Under this pattern, some nodes are located at the primary site while
others are at the secondary site. In the event that the secondary site
goes down or if network connectivity is lost between the sites, the
nodes at the primary site remain the Primary Component. Additionally,
either node1 or node2 can crash without the rest of the nodes becoming
non-primary components.

But there seems to be two drawbacks:

  1. If there are two failed nodes and one of them happened to be on the primary site, the quorum will be <= 50% and the remaining two nodes will become non-primary components.
  2. Despite pc.weight is a dynamic option that can be changed while the server is running, flipping between primary site and secondary site requires modification on all nodes, which is a bit troublesome.

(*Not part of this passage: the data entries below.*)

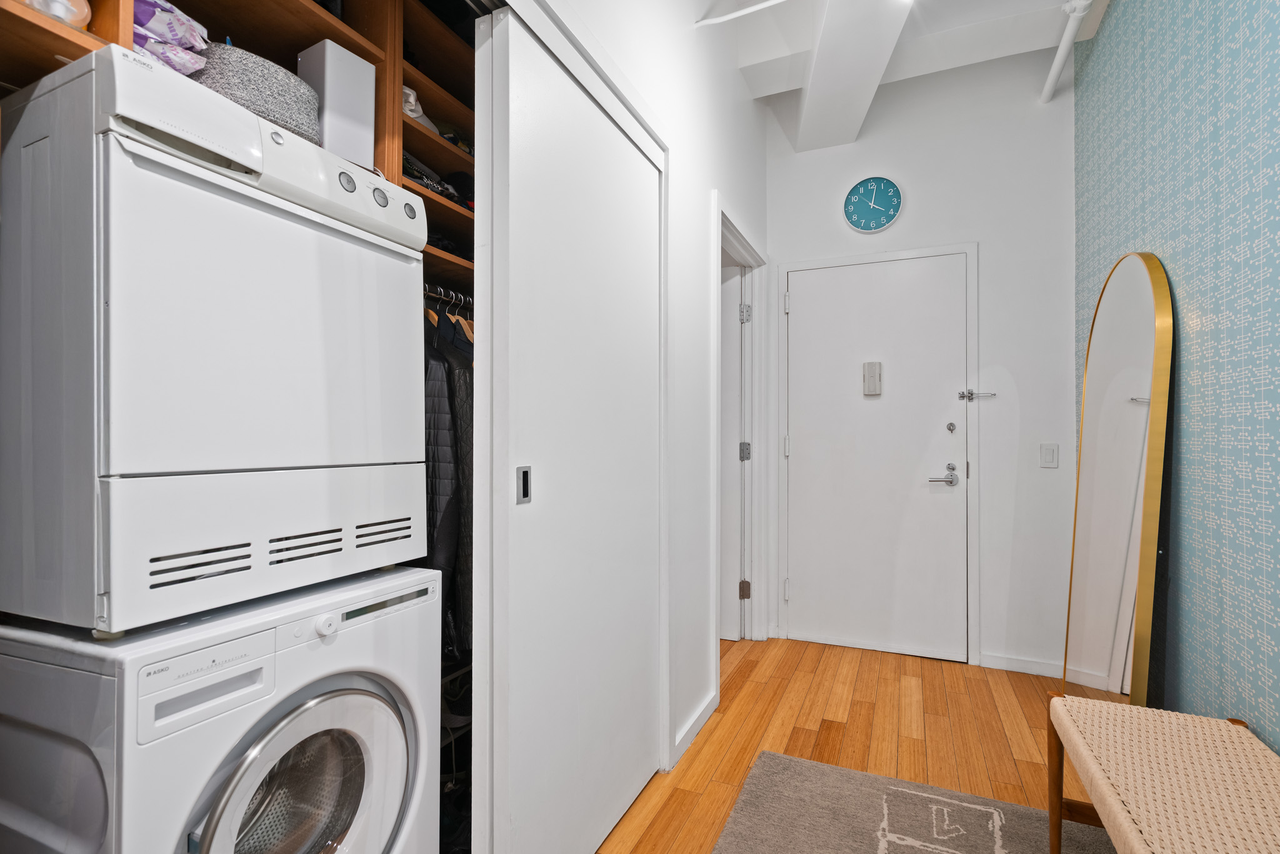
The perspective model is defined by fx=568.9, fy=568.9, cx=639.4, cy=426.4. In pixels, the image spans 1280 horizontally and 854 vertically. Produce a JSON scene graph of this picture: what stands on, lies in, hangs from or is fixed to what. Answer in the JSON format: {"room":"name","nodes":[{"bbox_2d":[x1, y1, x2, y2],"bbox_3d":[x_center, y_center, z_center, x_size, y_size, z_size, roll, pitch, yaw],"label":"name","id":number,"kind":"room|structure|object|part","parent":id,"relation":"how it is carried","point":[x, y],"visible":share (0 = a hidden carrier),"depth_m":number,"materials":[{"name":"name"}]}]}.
{"room":"entryway","nodes":[
{"label":"entryway","id":0,"kind":"room"},
{"bbox_2d":[509,0,769,793],"bbox_3d":[-0.190,-0.430,1.451,0.135,3.212,4.159,0,0,24],"label":"left wall","id":1,"kind":"structure","parent":0,"point":[745,103],"depth_m":2.20,"materials":[{"name":"white paint"}]},
{"bbox_2d":[0,0,477,295],"bbox_3d":[-0.859,-0.774,1.337,0.456,0.830,1.968,0,0,24],"label":"closet shelving","id":2,"kind":"object","parent":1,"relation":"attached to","point":[439,145],"visible":0.33,"depth_m":1.38,"materials":[{"name":"brown wood"}]},
{"bbox_2d":[20,0,91,28],"bbox_3d":[-0.968,-0.688,0.932,0.098,0.099,0.104,0,0,24],"label":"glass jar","id":3,"kind":"object","parent":2,"relation":"on","point":[81,15],"visible":0.41,"depth_m":0.92,"materials":[{"name":"clear"}]},
{"bbox_2d":[129,0,209,75],"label":"plastic package","id":4,"kind":"object","parent":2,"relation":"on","point":[144,20],"visible":0.4,"depth_m":1.01,"materials":[{"name":"plastic"}]},
{"bbox_2d":[400,84,439,133],"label":"cap","id":5,"kind":"object","parent":2,"relation":"in","point":[414,115],"visible":0.24,"depth_m":1.58,"materials":[{"name":"white"}]},
{"bbox_2d":[400,150,465,206],"bbox_3d":[-0.660,-0.698,1.646,0.212,0.086,0.260,0,0,24],"label":"folded clothes","id":6,"kind":"object","parent":2,"relation":"in","point":[419,177],"visible":0.25,"depth_m":1.60,"materials":[{"name":"black fabric"}]},
{"bbox_2d":[421,284,473,308],"bbox_3d":[-0.601,-0.400,1.713,0.062,0.039,0.688,0,0,24],"label":"clothes rod","id":7,"kind":"object","parent":2,"relation":"attached to","point":[439,289],"visible":0.38,"depth_m":1.73,"materials":[{"name":"silver metal"}]},
{"bbox_2d":[423,304,474,658],"bbox_3d":[-0.608,0.129,1.643,0.475,0.964,0.314,0,0,24],"label":"black jacket","id":8,"kind":"object","parent":7,"relation":"hanging from","point":[449,491],"visible":0.28,"depth_m":1.51,"materials":[{"name":"black fabric"}]},
{"bbox_2d":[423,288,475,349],"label":"clothes hanger","id":9,"kind":"object","parent":7,"relation":"hanging from","point":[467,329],"visible":0.32,"depth_m":1.76,"materials":[{"name":"wood"}]},
{"bbox_2d":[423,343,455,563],"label":"quilted jacket","id":10,"kind":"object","parent":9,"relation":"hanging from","point":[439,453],"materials":[{"name":"black fabric"}]},
{"bbox_2d":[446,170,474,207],"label":"black cap","id":11,"kind":"object","parent":2,"relation":"on","point":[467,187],"visible":0.39,"depth_m":1.81,"materials":[{"name":"black"}]},
{"bbox_2d":[476,7,666,853],"bbox_3d":[-0.112,0.123,1.595,0.070,2.070,0.891,0,0,24],"label":"sliding closet door","id":12,"kind":"structure","parent":1,"relation":"in","point":[547,118],"depth_m":1.41,"materials":[{"name":"white paint"}]},
{"bbox_2d":[672,690,716,765],"bbox_3d":[0.217,1.140,2.185,0.014,0.079,0.491,0,0,24],"label":"baseboard","id":13,"kind":"structure","parent":1,"relation":"attached to","point":[700,720],"depth_m":2.15,"materials":[{"name":"white paint"}]},
{"bbox_2d":[720,266,744,640],"bbox_3d":[0.222,0.158,3.324,0.800,2.055,0.082,0,0,24],"label":"interior door","id":14,"kind":"structure","parent":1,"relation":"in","point":[737,407],"depth_m":3.19,"materials":[{"name":"white paint"}]},
{"bbox_2d":[712,198,768,661],"bbox_3d":[0.446,0.123,2.794,0.147,2.151,0.973,0,0,24],"label":"door frame","id":15,"kind":"structure","parent":1,"relation":"attached to","point":[745,242],"depth_m":3.11,"materials":[{"name":"white paint"}]},
{"bbox_3d":[0.579,0.905,3.167,0.043,0.097,0.035,0,0,24],"label":"hinge","id":16,"kind":"part","parent":15,"relation":"part of","materials":[{"name":"metal"}]},
{"bbox_3d":[0.579,0.139,3.152,0.043,0.098,0.037,0,0,24],"label":"hinge","id":17,"kind":"part","parent":15,"relation":"part of","materials":[{"name":"silver metal"}]},
{"bbox_3d":[0.574,-0.609,3.115,0.040,0.097,0.034,0,0,24],"label":"hinge","id":18,"kind":"part","parent":15,"relation":"part of","materials":[{"name":"silver metal"}]},
{"bbox_2d":[596,635,1113,853],"bbox_3d":[-0.188,1.212,1.300,3.575,0.099,4.845,0,0,24],"label":"floor","id":19,"kind":"structure","parent":0,"point":[1003,705],"depth_m":2.18,"materials":[{"name":"brown wood"}]},
{"bbox_2d":[0,566,439,853],"bbox_3d":[-0.845,0.743,1.137,0.638,0.853,0.599,0,0,24],"label":"washing machine","id":20,"kind":"object","parent":19,"relation":"on","point":[362,695],"visible":0.94,"depth_m":0.92,"materials":[{"name":"white metal"}]},
{"bbox_3d":[-0.658,0.394,0.879,0.063,0.096,0.180,0,0,24],"label":"washer control panel","id":21,"kind":"part","parent":20,"relation":"part of","materials":[{"name":"white plastic"}]},
{"bbox_2d":[0,45,430,639],"bbox_3d":[-0.890,-0.114,1.173,0.619,0.866,0.611,0,0,24],"label":"dryer","id":22,"kind":"object","parent":20,"relation":"on","point":[259,327],"visible":0.99,"depth_m":0.89,"materials":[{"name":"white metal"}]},
{"bbox_2d":[191,38,322,143],"bbox_3d":[-0.796,-0.643,1.164,0.251,0.167,0.268,0,0,24],"label":"woven basket","id":23,"kind":"object","parent":22,"relation":"on","point":[289,83],"visible":0.53,"depth_m":1.08,"materials":[{"name":"grey fabric"}]},
{"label":"drawer","id":24,"kind":"part","parent":22,"relation":"part of","materials":[{"name":"white"}]},
{"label":"dryer door","id":25,"kind":"part","parent":22,"relation":"part of","materials":[{"name":"white metal"}]},
{"bbox_2d":[295,38,376,168],"bbox_3d":[-0.712,-0.724,1.338,0.115,0.284,0.134,0,0,24],"label":"white box","id":26,"kind":"object","parent":22,"relation":"on","point":[327,95],"visible":0.7,"depth_m":1.30,"materials":[{"name":"white"}]},
{"bbox_3d":[-0.560,-0.465,1.088,0.023,0.035,0.030,0,0,24],"label":"knob","id":27,"kind":"part","parent":22,"relation":"part of","materials":[{"name":"metal"}]},
{"bbox_3d":[-0.536,-0.469,1.174,0.024,0.036,0.030,0,0,24],"label":"knob","id":28,"kind":"part","parent":22,"relation":"part of","materials":[{"name":"metal"}]},
{"bbox_3d":[-0.588,0.687,1.011,0.122,0.427,0.341,0,0,24],"label":"washer door","id":29,"kind":"part","parent":20,"relation":"part of","materials":[{"name":"glass"}]},
{"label":"knob","id":30,"kind":"part","parent":20,"relation":"part of","materials":[{"name":"white plastic"}]},
{"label":"strip","id":31,"kind":"part","parent":20,"relation":"part of","materials":[{"name":"plastic"}]},
{"bbox_2d":[706,749,1116,853],"bbox_3d":[0.606,1.157,0.879,1.189,0.013,2.082,0,0,24],"label":"rug","id":32,"kind":"object","parent":19,"relation":"on","point":[792,770],"visible":0.96,"depth_m":1.68,"materials":[{"name":"grey carpet"}]},
{"bbox_2d":[1045,694,1279,853],"bbox_3d":[1.004,0.907,0.895,0.387,0.479,1.110,0,0,24],"label":"wicker bench","id":33,"kind":"object","parent":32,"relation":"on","point":[1230,720],"visible":1,"depth_m":1.14,"materials":[{"name":"beige wicker"}]},
{"bbox_2d":[1061,250,1173,708],"bbox_3d":[1.625,0.281,1.977,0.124,1.768,0.673,0,0,24],"label":"arched mirror","id":34,"kind":"object","parent":19,"relation":"on","point":[1083,658],"visible":0.94,"depth_m":1.87,"materials":[{"name":"mirror"}]},
{"bbox_2d":[701,0,1105,150],"bbox_3d":[0.570,-1.743,1.163,2.336,0.311,3.975,0,0,24],"label":"ceiling","id":35,"kind":"structure","parent":0,"point":[757,83],"depth_m":2.44,"materials":[{"name":"white paint"}]},
{"bbox_2d":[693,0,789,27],"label":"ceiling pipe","id":36,"kind":"object","parent":35,"relation":"attached to","point":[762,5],"visible":0.98,"depth_m":2.12,"materials":[{"name":"white metal"}]},
{"bbox_2d":[796,0,911,152],"bbox_3d":[0.723,-1.620,1.184,0.540,0.233,3.998,0,0,8],"label":"ceiling beam","id":37,"kind":"structure","parent":35,"relation":"attached to","point":[805,118],"depth_m":2.38,"materials":[{"name":"white paint"}]},
{"bbox_2d":[1040,0,1091,102],"bbox_3d":[1.740,-1.617,2.302,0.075,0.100,0.925,0,0,24],"label":"pipe","id":38,"kind":"object","parent":35,"relation":"attached to","point":[1058,63],"visible":0.98,"depth_m":2.39,"materials":[{"name":"white metal"}]},
{"bbox_2d":[760,47,1076,681],"bbox_3d":[1.396,-0.383,3.018,1.624,3.156,0.139,0,0,24],"label":"back wall","id":39,"kind":"structure","parent":0,"point":[915,207],"depth_m":2.80,"materials":[{"name":"white paint"}]},
{"bbox_2d":[842,176,902,231],"bbox_3d":[1.226,-1.178,3.008,0.286,0.290,0.036,0,0,24],"label":"wall clock","id":40,"kind":"object","parent":39,"relation":"attached to","point":[890,212],"visible":0.98,"depth_m":3.00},
{"bbox_2d":[781,248,967,663],"bbox_3d":[1.225,0.156,3.018,0.895,2.056,0.097,0,0,24],"label":"entry door","id":41,"kind":"structure","parent":39,"relation":"in","point":[802,302],"depth_m":3.02,"materials":[{"name":"white paint"}]},
{"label":"hinge","id":42,"kind":"part","parent":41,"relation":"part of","materials":[{"name":"metal"}]},
{"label":"hinge","id":43,"kind":"part","parent":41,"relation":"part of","materials":[{"name":"metal"}]},
{"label":"hinge","id":44,"kind":"part","parent":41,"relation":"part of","materials":[{"name":"metal"}]},
{"bbox_2d":[861,361,882,395],"bbox_3d":[1.233,-0.258,3.019,0.083,0.176,0.044,0,0,24],"label":"door chime","id":45,"kind":"object","parent":41,"relation":"attached to","point":[872,369],"visible":0.98,"depth_m":3.00,"materials":[{"name":"white plastic"}]},
{"bbox_2d":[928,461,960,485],"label":"door handle","id":46,"kind":"object","parent":41,"relation":"attached to","point":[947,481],"visible":0.97,"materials":[{"name":"silver metal"}]},
{"bbox_3d":[1.554,0.010,2.851,0.032,0.046,0.034,0,0,24],"label":"deadbolt","id":47,"kind":"part","parent":41,"relation":"part of","materials":[{"name":"silver metal"}]},
{"bbox_2d":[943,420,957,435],"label":"deadbolt lock","id":48,"kind":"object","parent":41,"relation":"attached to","point":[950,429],"visible":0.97,"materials":[{"name":"silver metal"}]},
{"bbox_2d":[958,388,996,400],"bbox_3d":[1.669,-0.157,2.817,0.165,0.055,0.047,0,0,24],"label":"door latch","id":49,"kind":"object","parent":41,"relation":"attached to","point":[993,394],"visible":0.97,"depth_m":2.83,"materials":[{"name":"silver metal"}]},
{"bbox_2d":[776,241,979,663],"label":"door frame","id":50,"kind":"structure","parent":39,"relation":"attached to","point":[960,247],"depth_m":2.92,"materials":[{"name":"white paint"}]},
{"bbox_2d":[978,652,1065,677],"bbox_3d":[1.881,1.154,2.736,0.410,0.073,0.014,0,0,24],"label":"baseboard","id":51,"kind":"structure","parent":39,"relation":"attached to","point":[1013,663],"depth_m":2.75,"materials":[{"name":"white paint"}]},
{"bbox_2d":[1039,442,1058,467],"bbox_3d":[1.918,0.134,2.666,0.071,0.115,0.012,0,0,24],"label":"light switch","id":52,"kind":"object","parent":39,"relation":"attached to","point":[1048,454],"visible":0.97,"depth_m":2.67,"materials":[{"name":"white plastic"}]},
{"bbox_2d":[1071,0,1279,758],"bbox_3d":[1.227,-0.341,0.766,0.128,3.057,4.222,0,0,24],"label":"wallpapered wall","id":53,"kind":"structure","parent":0,"point":[1243,55],"depth_m":1.51,"materials":[{"name":"blue paper"}]}
]}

So I've come up with another idea in mind – leave the weight as 1 for all nodes, and in the primary site add a Galera Arbitrator. In this case:

  • The primary site will remain the Primary Component on network issue,
    just like the original setup.
  • The cluster still functions even if two nodes failed.
  • Flipping between primary and secondary site just require a move of the Galera Arbitrator.

May I know if there's anything wrong with my idea, or if there will be any practical difficulties? Appreciate if you can share your thoughts with me.

Best Answer

"Weighting" was added late in the game, when they realized that a 2-datacenter setup was too vulnerable. (3 datacenters is resilient, and can use garbd in one of them.) The example you quote is resilient to any single server, datacenter, or network outage.

As I read the last sentence of the quote, node1 or node2 died but the other three nodes are alive and talking to each other. That is, there is a Quorum, and the system is still reliable.

However, I agree that the sentence is ambiguous -- It can be read that after the network died, node1 or node 2 died. This leaves three clumps: (node1), (node2), (node3,node4), each with a weight of 2. None should be considered "primary" because none has Quorum.

You bring up garbd, yet it is not in the example?? And where would you put it?

You should not be changing the configuration while the system is hobbled -- you should be fixing the broken components.

The main goal of is to allow a single point of failure -- a single node, the network, a data center. It would take a really large and complex system to survive two failures. For example, I think it would require 5 datacenters to survive 2 network failures.

So, focus on a single point of failure.